Not only was his request not heeded, chairman Chandra relieved the former bureaucrat of DNA’s charge altogether. “It was good riddance,” the journalist reminisced. “He wanted a photo of Modi or Shah on the frontpage of the newspaper every day. He nearly fired half of the paper’s staff. DNA was in a bad shape but Jagdish made it worse. He is not a journalist. He’s a salesman, a name-dropper and a peddler of gossip.”

In early 2018, Subhash Chandra politely nudged Jagdish Chandra to leave Zee. According to the former DNA journalist, it was his thorny relationship with other staffers, including anchor Sudhir Chaudhary, that triggered the move. The Zee management also felt that the CEO had failed to deliver on his promise of better revenue.

In a statement in April 2018, Zee acknowledged that Jagdish Chandra had been “instrumental in growing our regional channels,” but added that “his values are a mismatch with the seven core values of Zee Media”.

When I probed Chandra about his fallout with Zee, he told me the statement was a result of a “communication gap” with the group’s human resources department. “I have no grudge against anybody,” he said. “I’m still on friendly terms with Mr Subhash Chandra. One should buy peace at all costs. It is never expensive.”

Earlier this month, Bhadas4Media reported that the Reliance group was in talks with Bharat 24 to pick up a 33 per cent stake in the TV channel. Chandra, however, told me the information was “factually incorrect”, with the caveat that “no one knows what unfolds in the future”. For now, his TV news channel is only a Rs 45-crore startup funded by a “like-minded team of investors”.
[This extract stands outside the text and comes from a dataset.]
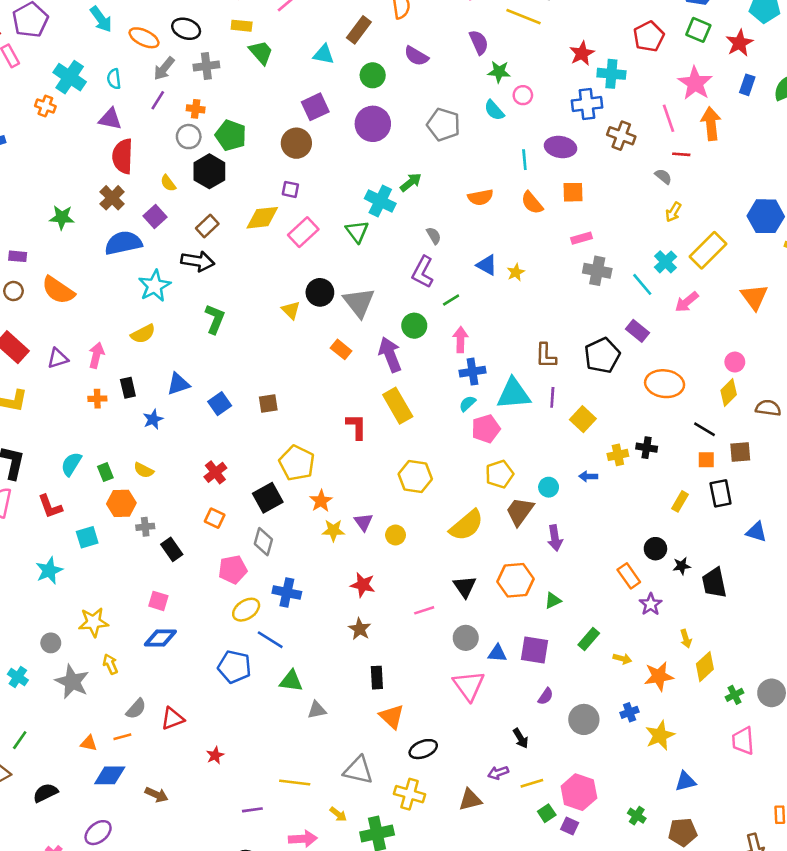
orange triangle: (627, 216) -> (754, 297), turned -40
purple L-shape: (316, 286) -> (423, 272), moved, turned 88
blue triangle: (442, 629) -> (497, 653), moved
Thrice a week, Chandra makes an appearance on The JC Show on First India News, where he shares his thoughts on political subjects, serving mostly bland pro-government views. On YouTube, most of his episodes receive anywhere between 2,000 and 30,000 views.

At 72, the former bureaucrat said he has the energy for another five years in the news industry. “When I was at ETV and Zee, I wanted to be seen as the owner. With Bharat 24, that has been accomplished,” Chandra smiled, counting cash to pay for our lunch. (He always pays in cash.) “The goal now is to live life better than the previous day. I do that through the news. Ultimately, love me or hate, you have to listen to me.”